Timan-Pechora siliciclastic reservoirs average 16% porosity and 154 md permeability, and carbonate reservoirs average 13% porosity and 208 md permeability (Petroconsultants, 1996) (Table 2).
For sandstones, average reservoir porosities range from a low of 11.5 % in the Lower Paleozoic reservoirs to a high of 22.5% in Triassic counterparts. The range of maximum sandstone reservoir porosity is 12% (Lower Paleozoic reservoirs) to 28% (Triassic reservoirs). For carbonates, average reservoir porosities range from a low of
9 % in the Lower Paleozoic reservoirs to a high of 15.8% in Lower Carboniferous counterparts. The range of maximum carbonate reservoir porosity is 10% (Lower Paleozoic carbonates) to 28% (Lower Permian reef reservoirs).

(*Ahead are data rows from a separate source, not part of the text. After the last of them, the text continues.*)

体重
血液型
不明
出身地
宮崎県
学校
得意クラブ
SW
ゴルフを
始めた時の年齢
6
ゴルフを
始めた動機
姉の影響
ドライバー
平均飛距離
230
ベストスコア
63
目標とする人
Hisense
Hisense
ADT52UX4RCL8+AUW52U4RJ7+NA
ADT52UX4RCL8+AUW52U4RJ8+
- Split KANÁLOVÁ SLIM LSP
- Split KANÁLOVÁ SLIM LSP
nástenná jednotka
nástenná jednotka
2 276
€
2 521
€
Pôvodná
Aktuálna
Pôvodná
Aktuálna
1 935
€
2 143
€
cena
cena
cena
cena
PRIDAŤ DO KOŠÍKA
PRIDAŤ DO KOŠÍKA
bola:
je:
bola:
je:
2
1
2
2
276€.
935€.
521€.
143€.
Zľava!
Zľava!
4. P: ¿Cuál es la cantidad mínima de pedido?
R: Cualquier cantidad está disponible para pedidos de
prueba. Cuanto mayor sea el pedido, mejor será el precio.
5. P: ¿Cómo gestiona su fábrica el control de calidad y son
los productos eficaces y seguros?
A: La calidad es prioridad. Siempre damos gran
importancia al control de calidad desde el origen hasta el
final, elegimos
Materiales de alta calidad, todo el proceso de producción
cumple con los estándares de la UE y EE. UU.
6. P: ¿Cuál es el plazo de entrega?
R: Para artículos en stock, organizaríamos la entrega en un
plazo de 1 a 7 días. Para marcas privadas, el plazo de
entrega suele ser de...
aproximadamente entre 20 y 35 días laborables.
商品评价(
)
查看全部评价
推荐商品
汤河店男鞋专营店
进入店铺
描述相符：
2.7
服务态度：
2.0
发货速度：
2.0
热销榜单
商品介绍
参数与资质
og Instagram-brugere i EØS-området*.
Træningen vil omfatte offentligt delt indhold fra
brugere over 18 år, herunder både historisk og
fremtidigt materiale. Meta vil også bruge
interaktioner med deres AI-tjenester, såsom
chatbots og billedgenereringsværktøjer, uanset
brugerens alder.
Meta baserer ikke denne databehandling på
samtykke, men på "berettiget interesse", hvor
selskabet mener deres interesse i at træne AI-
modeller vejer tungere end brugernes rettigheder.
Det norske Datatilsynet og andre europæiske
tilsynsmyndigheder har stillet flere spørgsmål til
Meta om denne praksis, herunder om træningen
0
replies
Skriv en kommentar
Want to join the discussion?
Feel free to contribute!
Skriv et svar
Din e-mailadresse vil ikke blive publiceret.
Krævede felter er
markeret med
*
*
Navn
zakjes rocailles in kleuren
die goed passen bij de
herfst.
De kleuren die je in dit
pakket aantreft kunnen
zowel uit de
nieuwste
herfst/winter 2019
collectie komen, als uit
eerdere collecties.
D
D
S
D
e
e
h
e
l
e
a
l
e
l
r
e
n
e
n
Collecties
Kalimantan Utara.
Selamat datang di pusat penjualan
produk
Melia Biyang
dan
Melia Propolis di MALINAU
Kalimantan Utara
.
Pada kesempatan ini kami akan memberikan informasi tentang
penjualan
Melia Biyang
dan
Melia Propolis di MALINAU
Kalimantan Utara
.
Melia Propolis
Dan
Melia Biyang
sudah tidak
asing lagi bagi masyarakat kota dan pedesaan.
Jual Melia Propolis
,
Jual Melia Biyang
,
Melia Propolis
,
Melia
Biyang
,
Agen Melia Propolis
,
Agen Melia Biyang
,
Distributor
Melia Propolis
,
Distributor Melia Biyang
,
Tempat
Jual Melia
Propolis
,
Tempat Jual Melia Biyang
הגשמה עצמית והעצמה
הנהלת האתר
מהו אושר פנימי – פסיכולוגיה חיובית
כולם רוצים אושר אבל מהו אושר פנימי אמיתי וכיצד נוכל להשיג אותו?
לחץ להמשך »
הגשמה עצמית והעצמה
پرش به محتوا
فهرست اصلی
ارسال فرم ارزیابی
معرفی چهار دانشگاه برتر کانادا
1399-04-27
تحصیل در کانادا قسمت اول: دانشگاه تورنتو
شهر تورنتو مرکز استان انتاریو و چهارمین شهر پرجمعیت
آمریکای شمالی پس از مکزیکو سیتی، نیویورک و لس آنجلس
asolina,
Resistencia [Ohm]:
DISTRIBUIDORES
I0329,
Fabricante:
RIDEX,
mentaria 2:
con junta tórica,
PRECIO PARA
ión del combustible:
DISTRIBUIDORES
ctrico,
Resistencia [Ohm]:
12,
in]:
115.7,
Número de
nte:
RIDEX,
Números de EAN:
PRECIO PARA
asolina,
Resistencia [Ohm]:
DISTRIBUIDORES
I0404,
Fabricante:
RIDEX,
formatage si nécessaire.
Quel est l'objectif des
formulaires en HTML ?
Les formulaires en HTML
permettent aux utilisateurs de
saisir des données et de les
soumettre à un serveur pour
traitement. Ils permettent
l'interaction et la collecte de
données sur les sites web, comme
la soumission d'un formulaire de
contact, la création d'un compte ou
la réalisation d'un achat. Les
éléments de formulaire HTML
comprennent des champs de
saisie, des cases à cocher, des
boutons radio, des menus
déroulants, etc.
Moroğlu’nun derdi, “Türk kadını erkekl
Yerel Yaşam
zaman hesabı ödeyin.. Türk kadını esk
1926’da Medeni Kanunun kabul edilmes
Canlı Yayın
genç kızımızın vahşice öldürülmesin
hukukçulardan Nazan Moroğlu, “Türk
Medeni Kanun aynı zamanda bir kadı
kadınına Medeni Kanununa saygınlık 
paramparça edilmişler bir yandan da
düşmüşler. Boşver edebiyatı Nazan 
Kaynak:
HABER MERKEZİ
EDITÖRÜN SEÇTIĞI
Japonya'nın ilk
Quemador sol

For sandstones, average reservoir permeabilities range from a low of 15 md in the Lower Paleozoic reservoirs to a high of 372 md in Upper Devonian counterparts. The range of maximum sandstone reservoir permeability is 15 md (Lower Paleozoic reservoirs) to 4000 md (Upper Devonian reservoirs). For carbonates, average reservoir permeabilities range from a low of 63 md to a high of 930 md, both in Lower Paleozoic reservoirs. The range of maximum carbonate reservoir permeability is 80 md (Lower Paleozoic carbonates) to 1200 md (Upper Devonian reef reservoirs).
Hercynian orogenic siliciclastics are lithic-rich; thus,
Triassic sandstones have somewhat lower average (75 md) and maximum (340
md) reservoir permeabilities than Paleozoic sandstones. Paleozoic carbonate
reef reservoirs contain 53% of known ultimate recoverable reserves (Table
2). Upper Devonian shelf-edge reef fronts are commonly dolomitized,
and best reservoir properties are located near the slope break. Kuznetsov
(1997) provides the example of Pashshor field where net/gross pay ratios
vary from 67-90% in reef-front facies to 13-39% in back-reef facies. In
contrast, Permian reefs have best primary porosity preserved in stacked
lenticular zones at the reef centers.